Clinical applications
The study evaluates a potential diagnostic tool with the ability to generate classifications or information which otherwise might fall into the area of knowledge for an orthopedic specialist rather than a radiologist. The AO-OTA classification carries relatively detailed information on properties usually not mentioned in the radiologist report, addition of a network report would provide extra information of value for the clinician treating the patient.
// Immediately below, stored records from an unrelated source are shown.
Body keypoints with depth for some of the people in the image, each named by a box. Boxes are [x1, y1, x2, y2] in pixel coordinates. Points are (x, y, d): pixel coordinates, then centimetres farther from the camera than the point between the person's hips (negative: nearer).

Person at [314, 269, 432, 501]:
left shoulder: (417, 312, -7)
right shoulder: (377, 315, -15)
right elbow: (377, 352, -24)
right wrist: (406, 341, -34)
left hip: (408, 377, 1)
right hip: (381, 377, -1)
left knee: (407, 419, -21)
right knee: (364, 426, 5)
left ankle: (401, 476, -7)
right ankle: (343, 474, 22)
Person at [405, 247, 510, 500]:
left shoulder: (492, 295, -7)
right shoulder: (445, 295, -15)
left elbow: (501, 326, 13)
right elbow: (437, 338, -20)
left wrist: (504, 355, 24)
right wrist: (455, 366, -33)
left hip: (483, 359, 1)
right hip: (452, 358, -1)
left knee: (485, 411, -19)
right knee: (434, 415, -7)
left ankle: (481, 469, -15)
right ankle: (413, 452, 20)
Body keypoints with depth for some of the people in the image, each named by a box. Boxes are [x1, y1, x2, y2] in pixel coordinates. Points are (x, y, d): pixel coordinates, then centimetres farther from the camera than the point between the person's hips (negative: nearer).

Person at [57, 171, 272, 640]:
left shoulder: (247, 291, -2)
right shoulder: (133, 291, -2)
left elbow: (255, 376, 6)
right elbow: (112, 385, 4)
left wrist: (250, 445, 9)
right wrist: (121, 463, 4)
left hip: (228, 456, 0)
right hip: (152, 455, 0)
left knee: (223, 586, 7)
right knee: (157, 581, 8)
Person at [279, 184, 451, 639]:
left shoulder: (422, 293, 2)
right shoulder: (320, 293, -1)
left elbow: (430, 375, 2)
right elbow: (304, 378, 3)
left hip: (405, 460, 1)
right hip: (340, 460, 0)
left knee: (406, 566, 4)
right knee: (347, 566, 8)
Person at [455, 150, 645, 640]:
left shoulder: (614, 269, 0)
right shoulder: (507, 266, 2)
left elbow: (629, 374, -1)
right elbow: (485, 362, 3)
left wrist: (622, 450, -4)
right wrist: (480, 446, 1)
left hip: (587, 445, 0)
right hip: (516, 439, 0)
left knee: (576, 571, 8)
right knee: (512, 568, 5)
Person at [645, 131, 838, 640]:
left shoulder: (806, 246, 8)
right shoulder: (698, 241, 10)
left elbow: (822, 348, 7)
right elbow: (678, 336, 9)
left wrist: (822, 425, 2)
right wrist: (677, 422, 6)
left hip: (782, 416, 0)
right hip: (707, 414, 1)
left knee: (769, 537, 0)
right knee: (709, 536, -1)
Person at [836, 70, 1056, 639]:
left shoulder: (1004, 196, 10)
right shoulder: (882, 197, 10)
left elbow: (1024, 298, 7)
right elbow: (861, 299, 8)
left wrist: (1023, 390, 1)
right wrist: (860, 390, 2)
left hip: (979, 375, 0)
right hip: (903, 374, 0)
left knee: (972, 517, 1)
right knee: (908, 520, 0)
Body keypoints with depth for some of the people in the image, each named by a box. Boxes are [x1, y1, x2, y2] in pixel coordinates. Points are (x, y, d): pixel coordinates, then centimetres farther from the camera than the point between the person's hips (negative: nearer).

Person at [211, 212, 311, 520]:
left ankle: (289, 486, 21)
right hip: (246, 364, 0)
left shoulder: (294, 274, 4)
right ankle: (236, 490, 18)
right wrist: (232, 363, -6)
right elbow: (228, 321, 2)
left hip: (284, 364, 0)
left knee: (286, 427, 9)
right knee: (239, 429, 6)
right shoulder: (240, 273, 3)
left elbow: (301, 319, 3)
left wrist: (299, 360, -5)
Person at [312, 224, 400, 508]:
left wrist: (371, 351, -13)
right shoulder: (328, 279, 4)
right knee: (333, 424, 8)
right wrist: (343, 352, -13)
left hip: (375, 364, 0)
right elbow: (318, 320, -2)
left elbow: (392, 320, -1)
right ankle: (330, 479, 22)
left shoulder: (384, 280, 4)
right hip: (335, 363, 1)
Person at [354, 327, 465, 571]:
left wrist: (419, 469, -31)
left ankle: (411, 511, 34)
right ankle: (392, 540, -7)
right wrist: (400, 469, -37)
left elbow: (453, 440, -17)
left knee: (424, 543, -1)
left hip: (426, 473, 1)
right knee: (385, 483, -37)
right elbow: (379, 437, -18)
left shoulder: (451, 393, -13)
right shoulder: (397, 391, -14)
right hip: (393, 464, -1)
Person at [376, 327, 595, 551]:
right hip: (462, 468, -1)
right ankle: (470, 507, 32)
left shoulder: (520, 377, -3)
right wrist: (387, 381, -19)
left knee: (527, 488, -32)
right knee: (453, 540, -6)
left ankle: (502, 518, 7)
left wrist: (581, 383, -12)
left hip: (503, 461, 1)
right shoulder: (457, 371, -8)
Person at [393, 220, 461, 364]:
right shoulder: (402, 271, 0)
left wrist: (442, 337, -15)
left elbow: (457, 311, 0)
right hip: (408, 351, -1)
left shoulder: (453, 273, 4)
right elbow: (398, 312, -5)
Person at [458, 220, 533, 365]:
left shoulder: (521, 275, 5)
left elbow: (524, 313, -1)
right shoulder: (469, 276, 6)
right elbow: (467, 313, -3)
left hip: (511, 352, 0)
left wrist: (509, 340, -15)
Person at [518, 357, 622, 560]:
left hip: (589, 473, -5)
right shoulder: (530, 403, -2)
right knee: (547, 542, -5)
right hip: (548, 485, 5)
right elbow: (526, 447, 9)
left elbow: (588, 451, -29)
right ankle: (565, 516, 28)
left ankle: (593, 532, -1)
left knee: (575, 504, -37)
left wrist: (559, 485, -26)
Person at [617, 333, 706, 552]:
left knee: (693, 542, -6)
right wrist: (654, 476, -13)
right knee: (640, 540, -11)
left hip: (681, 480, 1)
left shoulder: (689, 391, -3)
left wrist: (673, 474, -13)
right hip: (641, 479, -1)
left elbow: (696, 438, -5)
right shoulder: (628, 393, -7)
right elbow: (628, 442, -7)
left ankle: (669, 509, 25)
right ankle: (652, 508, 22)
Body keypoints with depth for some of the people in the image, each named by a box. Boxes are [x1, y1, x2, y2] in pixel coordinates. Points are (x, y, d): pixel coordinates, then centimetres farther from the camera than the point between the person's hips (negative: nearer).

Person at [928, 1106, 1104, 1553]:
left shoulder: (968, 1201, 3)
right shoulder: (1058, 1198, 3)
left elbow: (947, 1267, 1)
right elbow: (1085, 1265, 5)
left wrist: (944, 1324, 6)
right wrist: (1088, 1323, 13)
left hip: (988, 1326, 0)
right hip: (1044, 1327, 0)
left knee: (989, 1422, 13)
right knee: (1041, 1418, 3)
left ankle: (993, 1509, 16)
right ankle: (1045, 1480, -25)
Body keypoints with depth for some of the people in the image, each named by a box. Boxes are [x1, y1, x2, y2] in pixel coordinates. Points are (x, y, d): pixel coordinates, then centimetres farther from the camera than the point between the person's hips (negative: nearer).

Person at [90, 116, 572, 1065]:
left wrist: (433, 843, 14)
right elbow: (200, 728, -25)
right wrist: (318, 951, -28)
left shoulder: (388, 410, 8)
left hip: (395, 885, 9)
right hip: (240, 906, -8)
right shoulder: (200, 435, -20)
This tool could also aid in alerting clinicians of otherwise potentially missed fissures and could serve as a built-in fail-safe or second opinion for clinicians.
Future studies
Future studies could likely benefit from bringing in further information from medical records and x-ray referral and using more detailed imaging methods such as CT or MRI or operative findings as possible ways to refine the answer key the network is evaluated against. By using pre-training network as presented, it should be feasible to fine-tune the network using a more detailed but smaller subset of the cases used here.
In this study we relied on anonymized cases without patient data, adding patient outcomes can be of great interest as we usually want to connect the fracture pattern to the risk of complications. Having a computer aided diagnostic tools allows us to do this on an unprecedented scale.
Conclusion
In conclusion, we found that a neural network can be taught to apply the 2018 AO/OTA fracture classification system to diagnose knee fractures with an accuracy ranging from acceptable to excellent for most fracture classes. It can also be taught to differ between medial and lateral fractures as well as non-displaced and displaced fractures. Our study shows that neural networks have potential not only for the task of fracture identification but for more detailed description and classification.
Supporting information
Data Availability
There are legal and ethical restrictions on sharing the full data set. After discussions with the legal department at the Karolinska Institute we have decided that the double-reviewed test-set can be shared without violating EU-regulations. The deidentified share the test dataset with 600 images are available through the data-sharing platform provided by AIDA (https://datasets.aida.medtech4health.se/10.23698/aida/kf2020). The version used for training the network has been uploaded to GitHub, see https://github.com/AliRazavian/TU.
Funding Statement
This project was supported by grants provided by Region Stockholm (ALF project), and by the Karolinska Institute. Salaries and computational resources were funded through these grants. DeepMed AB provided no financial or intellectual property for this study.